Declaring that President Obama is the only candidate who will fight to preserve and expand the middle class, close the inequality gap and ensure everyone has a "fair shot" at success, the AFT announced its endorsement of President Obama and Vice President Biden for re-election on Feb. 7.This selfless administrator's devotion to the middle class, earnings equality and a fair shot, which used to be called equal opportunity until the pretense of devotion to fair process was dropped altogether in favor of redistribution, is on full display in the movie "Waiting for Superman." For an introduction to the nobility of her cause, see my post "Arguing with Success" of 8/9/11.
To the interviewer's suggestion that rank-and-file members were exercising their independent judgment more now than in the past, he argued that these people were being self-serving and had lost sight of the common good.
One doesn't hear that term much outside of Catholic circles, and it indicated to me that the Left has people mining the Church's social doctrine for useful sound bites. The Catholic concept refers to the good of the entire person--spiritual as well as material--and of every person.
Just last October, the Vatican's Peace and Justice Commission released a document on financial reform purporting to be grounded in the concept. The Catholic Left was evidently paying rapt attention.
The AFT speaker's argument proceded to demonstrate just how easy the concept of the common good is to abuse and how difficult it is to get right.
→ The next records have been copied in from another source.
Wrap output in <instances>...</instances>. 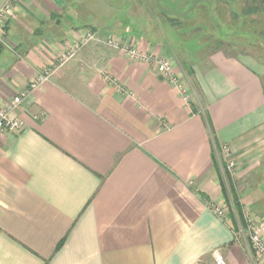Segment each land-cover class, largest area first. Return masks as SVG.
<instances>
[{
  "label": "crops",
  "instance_id": "obj_1",
  "mask_svg": "<svg viewBox=\"0 0 264 264\" xmlns=\"http://www.w3.org/2000/svg\"><path fill=\"white\" fill-rule=\"evenodd\" d=\"M144 1L22 0L0 29V109L86 30L168 60L187 96L94 43L57 69L0 134V264H256L243 212L264 215V66L231 51L261 0Z\"/></svg>",
  "mask_w": 264,
  "mask_h": 264
},
{
  "label": "built area",
  "instance_id": "obj_2",
  "mask_svg": "<svg viewBox=\"0 0 264 264\" xmlns=\"http://www.w3.org/2000/svg\"><path fill=\"white\" fill-rule=\"evenodd\" d=\"M21 1L22 0H8L0 7V29L5 27L6 23L15 13L16 6ZM91 43L103 45L109 49L117 50L126 60L130 62L155 63L160 75L166 79L172 80L176 85L177 91L184 95V99L187 100L184 85L180 83V81H178V79L174 76L172 67L168 60L163 58L156 59L153 56L141 54L133 46L132 42L122 39L119 36L111 35L102 38L94 32L86 30L78 40H75L70 45L65 47L55 66L47 68L38 73L36 78L29 83L26 89L10 99L7 103H5L4 107L0 109V134L3 132L19 133L23 128V124L18 119L10 117V114L19 108L20 105L32 94V92L36 91L43 84L47 83L57 71V69L73 59L82 48ZM108 81H110V79H108ZM229 155V149L227 147H223L222 156L227 161L226 170L232 171L234 163L230 160H227ZM214 214L224 224L228 223V216L223 210L214 209ZM243 220L245 222L249 247L253 259L256 264H264V215L257 217L248 211H244ZM212 257L214 264H226V261L218 250L213 251Z\"/></svg>",
  "mask_w": 264,
  "mask_h": 264
},
{
  "label": "rangeland",
  "instance_id": "obj_3",
  "mask_svg": "<svg viewBox=\"0 0 264 264\" xmlns=\"http://www.w3.org/2000/svg\"><path fill=\"white\" fill-rule=\"evenodd\" d=\"M144 4L146 5V7L150 8V6H151L154 9V5L152 3V0H145L144 1ZM198 22L201 23L200 20ZM198 22H196L195 25H194V27H196V28H194V30L192 29L194 31V33L197 32V31H199V28L196 25H201V24L198 23ZM175 23H176V27H177L176 29L177 30L187 29V28L181 26L182 24H180V23H182V22L175 21ZM260 30L261 29H258V32ZM190 32H191V30L188 31V36L187 37L190 40H192V42L195 41V40H199V38H200V39H203L204 42L207 41L209 43L207 47H217L219 45L218 44V39L215 36H213V37L206 36V35L199 36V35H197V33L194 34V35H191L192 33H190ZM263 39H264V36H262V35L259 36V38H257L256 35L255 36H251V38H245V39H243V38H234V41H235V45L234 46L236 47V49L233 50V51H231V52L233 54H240V55L241 54L242 55L243 54H247L254 61H256L257 63H261L264 66V40ZM208 40H210V41H208ZM196 47L197 46H195V48ZM190 54H192V55H199V54H208V53L198 51V52H192ZM189 64H190L189 63V60L186 59L185 60V65L189 66ZM183 70L186 73V70H190V69L188 67H186V68H183Z\"/></svg>",
  "mask_w": 264,
  "mask_h": 264
},
{
  "label": "trees",
  "instance_id": "obj_4",
  "mask_svg": "<svg viewBox=\"0 0 264 264\" xmlns=\"http://www.w3.org/2000/svg\"><path fill=\"white\" fill-rule=\"evenodd\" d=\"M248 14H255V16L257 17V20H256L257 24L255 26L254 35H248L249 36L248 38H251V36H255V35H256L257 38H259V36H261V35L264 36V33H263L264 32V0H261L258 4L254 5L253 9L249 8ZM258 29H261V30L258 32ZM239 38H243V37L239 36ZM245 38H247V37H244V39ZM233 43H235V42H233ZM218 44L219 45L217 46V48L220 47V46H224V45L225 46L226 45L230 46L229 43L226 44L223 41H219ZM186 73L188 75H190V70H186ZM226 196L229 197L227 195V193H226ZM230 197H231L230 199L234 203L235 207L238 208V205L236 204V199L234 198L232 193H230ZM237 211H239V208L237 209Z\"/></svg>",
  "mask_w": 264,
  "mask_h": 264
}]
</instances>
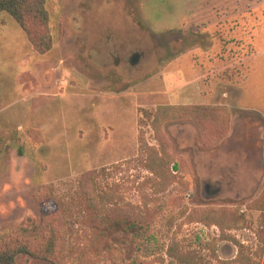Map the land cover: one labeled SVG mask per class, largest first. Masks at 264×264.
Segmentation results:
<instances>
[{
	"label": "rangeland",
	"instance_id": "1",
	"mask_svg": "<svg viewBox=\"0 0 264 264\" xmlns=\"http://www.w3.org/2000/svg\"><path fill=\"white\" fill-rule=\"evenodd\" d=\"M255 2L46 0L54 45L48 53L0 15V131L7 137L0 230L37 227L58 205L66 216L59 227L64 264H182L166 255L174 239L204 264H236V240L264 264V254H254L263 213L245 212L243 231L226 224L227 215L264 195V67L249 75L250 62L236 64L264 47V15L226 18ZM236 80H243L246 97L231 86ZM208 93L214 94L209 106L230 117L216 114L220 131L212 135L207 111L177 110L159 138L147 112L207 108ZM151 150L170 155V180L145 168ZM93 173L98 199L117 202L113 218L148 206L150 235L135 241L119 231L112 249L90 247L93 222L81 205ZM196 209L217 224L191 223ZM17 264L51 263L21 255Z\"/></svg>",
	"mask_w": 264,
	"mask_h": 264
},
{
	"label": "trees",
	"instance_id": "2",
	"mask_svg": "<svg viewBox=\"0 0 264 264\" xmlns=\"http://www.w3.org/2000/svg\"><path fill=\"white\" fill-rule=\"evenodd\" d=\"M2 14H6L15 20L22 30L28 34L30 40L34 42L38 51L41 53H48L53 49V38L47 29L50 21V14L46 9V0H0V15ZM36 27H42L45 30L43 33H37ZM177 110L183 113H191V111H194V113H201L207 111V126H212V135L222 128L215 127L216 123L220 122L216 119L217 113H223L220 114L224 120H227L226 122H228L230 118L227 110L222 107L216 108L209 105H207V108L199 106L183 108L171 106L161 107L156 110L155 113H146L159 138L165 123L171 120L172 113ZM208 130L209 128L207 127V138L213 137L212 135L210 137L208 136ZM6 144L7 137L5 133L0 131V155ZM162 147H164V144H162ZM147 155L145 168L161 181L164 179L170 180L172 177L170 155L166 151L160 155L159 151L155 150H151ZM174 168L176 167L174 166ZM93 177L94 173L93 176L90 175L89 177L91 189L86 192L84 203L81 205L87 219L90 218L93 222L91 223L93 227L90 247L98 252H100L103 247L112 249L114 246L112 243L113 235L118 234L119 231L130 234L135 241L150 235L152 223L148 215H150L152 211L148 209V206H133L129 211V216L119 212L115 213L118 214V217L113 218L111 215L115 211L113 208H115L117 202L112 196L109 200H107L108 197L106 199L103 197V199H98V196L95 195L96 184ZM47 192L50 194L49 188H47ZM56 207L57 213H54L52 216H49V214L46 215L42 218L41 224L37 227L24 228L10 226L0 230V264H17V258L21 255H27L36 260L46 261L51 264H64L66 262V256L62 250L65 245L63 235L65 233L59 231L60 225H63L61 219L62 217L64 218L65 214L63 215L64 212L62 211H64V209L62 206L56 205ZM246 207L249 213L254 211L260 212V214L263 213V215H261V222L259 223L261 231H258L261 232L258 234L260 247H258L257 251L254 253L261 257L264 254V195L246 205ZM123 215L126 216L125 219H123ZM227 216L228 222L226 224H231L232 226L230 228L241 230L249 227L245 215H241L240 212L236 211L235 217L232 215ZM188 219L191 223H202L209 226H212L214 222L217 224V218L207 215V210L204 209L192 211ZM221 229L223 230L222 226ZM223 232L226 233L228 230H223ZM230 238L231 237L227 235V237L223 239L231 240ZM234 242L238 247L236 264H259L252 256L247 254V249L244 245L237 240ZM166 255L170 259L177 260L182 264H204L202 257L197 252L183 250L180 248L176 239H174L168 247ZM130 264L147 263L141 260V263L133 262ZM169 264L174 263L170 262Z\"/></svg>",
	"mask_w": 264,
	"mask_h": 264
},
{
	"label": "crops",
	"instance_id": "3",
	"mask_svg": "<svg viewBox=\"0 0 264 264\" xmlns=\"http://www.w3.org/2000/svg\"><path fill=\"white\" fill-rule=\"evenodd\" d=\"M256 2L254 3V5H252V7H247V8H241V9H238V10H236L235 11V13L234 14H231V15H227V16H229V17H226V18H230V16L231 17H236L237 18V16L239 17V16H247V15H249L250 17H251V20L253 21V19L255 18V17H257V16H259L260 15V13L262 12V14L264 15V8H262V7H260V6H262V5H260V3H259V0H255ZM264 4V3H263ZM215 11V10H214ZM218 14H220V13H218ZM222 15H226L227 14V11H225L224 9H222V13H221ZM255 16V17H254ZM224 20H226V19H224ZM252 21H251V23H252ZM253 37V43L255 42V43H257L256 41H257V39H256V37H255V35H253L252 36ZM248 40H250L249 38H248ZM251 41V40H250ZM257 45H258V43H257ZM260 45H262V46H264V42H262V44H260ZM259 45V46H260ZM244 62H250L249 63V65L250 66H248L247 68H248V71H250V72H248L249 73V75H256L257 73V70L259 69V68H262V67H264V47L263 48H261V50L257 53V54H255L254 56H251V57H249V58H246V59H242V61H239V62H236V64H240V63H244ZM227 68H229V67H227ZM256 73V74H255ZM207 75H212V73L211 74H207ZM240 75H242V74H240ZM231 86L232 87H234V89L236 90V92H238V91H240V93L243 95V96H245L246 97V93L244 94V90H243V88H242V86H243V80H242V83H239L237 80H236V82H234L233 84H231ZM231 94H233V93H231ZM252 95H254V94H252ZM213 96H214V94H211V93H208L207 94V105H210L211 103H212V99H213ZM224 96H228V95H224ZM237 96V95H236ZM231 102H232V100L230 101H227V104H226V106L228 107V108H231L232 107V104H231ZM234 107V106H233ZM237 109H240V110H248V108H245V107H241V106H238L237 107ZM256 111V112H261L258 108H252V110H250V111ZM258 174H259V176H263V174L261 173L260 174V172H258Z\"/></svg>",
	"mask_w": 264,
	"mask_h": 264
},
{
	"label": "flooded vegetation",
	"instance_id": "4",
	"mask_svg": "<svg viewBox=\"0 0 264 264\" xmlns=\"http://www.w3.org/2000/svg\"><path fill=\"white\" fill-rule=\"evenodd\" d=\"M259 198V197H258ZM242 208H243V210H242ZM246 209V211H244ZM239 212H240V214L241 215H245V212H247L248 213V209H247V207H246V205H244V204H242L241 205V208H240V210H239ZM247 228H245V229H241V230H238V231H243V230H246ZM259 230H260V228H259ZM241 243V242H240ZM242 245H244V242L243 243H241ZM245 246V245H244Z\"/></svg>",
	"mask_w": 264,
	"mask_h": 264
}]
</instances>
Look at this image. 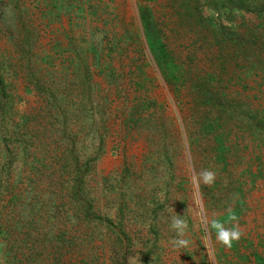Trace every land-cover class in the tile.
<instances>
[{
  "label": "rangeland",
  "instance_id": "rangeland-1",
  "mask_svg": "<svg viewBox=\"0 0 264 264\" xmlns=\"http://www.w3.org/2000/svg\"><path fill=\"white\" fill-rule=\"evenodd\" d=\"M256 21L215 0H0V54L38 59L31 82L16 65L14 117L40 130L16 160L0 110V187L6 157L23 177L0 195V264H264V71L236 33ZM230 211L225 248L210 221Z\"/></svg>",
  "mask_w": 264,
  "mask_h": 264
},
{
  "label": "trees",
  "instance_id": "trees-1",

He invoked it with gusto but with too much invested in specific political outcomes to do so credibly.
Paraphrasing, he said that: AFT members who differ from leadership's position are acting solely in their own self-interest; they have lost sight of the common good, which requires that every union member stick together; the common good is the interest of all AFT brethren, not just that of the selfish individual; concretely, the common good of the AFT was, among other things, relief from standards, which forced them to teach to the test rather than be educators; and, finally, while President Obama hadn't been perfect, he'd been pretty good for teachers (unions) and every member should vote for him.
View this promotional clip of Randi Weingarten defending the status quo in publlic education. Then decide whether you trust her to determine the demands of the common good.
The individual members who differ from leadership likely have a firmer grasp on the common good's requirements--the entire good of the person, and of every person in the polity, not just the union--than Randi Weingarten or her overpaid minions. For one thing, her militantly secularist union lops off man's spiritual nature--at least any recognizably Christian aspect of it, as opposed to Wiccan or new age--whereas the individual teacher can evaluate for himself whether leadership's prejudices are good for students and society.
The speaker chastised dissenters from AFT pronouncements for selfishness, when it is far more likely that dissenters see beyond their own self-interests to those of children who suffer in subpar school systems and those of the public that pays an ever-increasing tab for the union's gluttony. They may even recognize how harmful the AFT's secular humanist obsessions are to the moral fiber of society.
They might merely think it unconscionable that differently minded citizens should be forced to pay for the indoctrination of children in beliefs antithetical to their own. Maybe dissenters just don't want to see America go broke feeding an insatiable union, or don't like being told how to vote, which is nobody's business but theirs.
Granted, united we stand, divided we fall. But by what right are these teachers to be chastised for uniting with the preyed-upon public rather than the predatory union?
With whom to unite for the common good of the nation whose vibrancy the union depends upon? How common is your good? Those are the questions.
Without the AFT, not only would society preserve resources by finding different, better and cheaper routes to meeting its obligation to educate the young, it could avoid the brainwashing of children in the glories of Statism, anomie, dependence, and national decline.
Presently, our tax dollars overpay union teachers to deconstruct American exceptionalism. Why? For whom? The middle class, the downtrodden?
The AFT presumes to speak for them. But, it doesn't stand with them. It preys on them for its own subsistence.
The money wasted on public education--exorbitant salaries, lavish benefits and easy conditions--would be better spent by sending a check to parents for their children's educations and leaving it to their discretion. That, rather than a one-size-fits-all model that meets the approval of self-serving ideologues hiding behind the supposed common good, would have the double benefit of serving the ideals of American independence and applying market forces to the out-of-control cost of education.
Each family pursuing its vision of what its children need to get by in the world would be a powerful stimulus to the common good in a pluralistic nation. So would disbanding the AFT and defeating every candidate it endorses.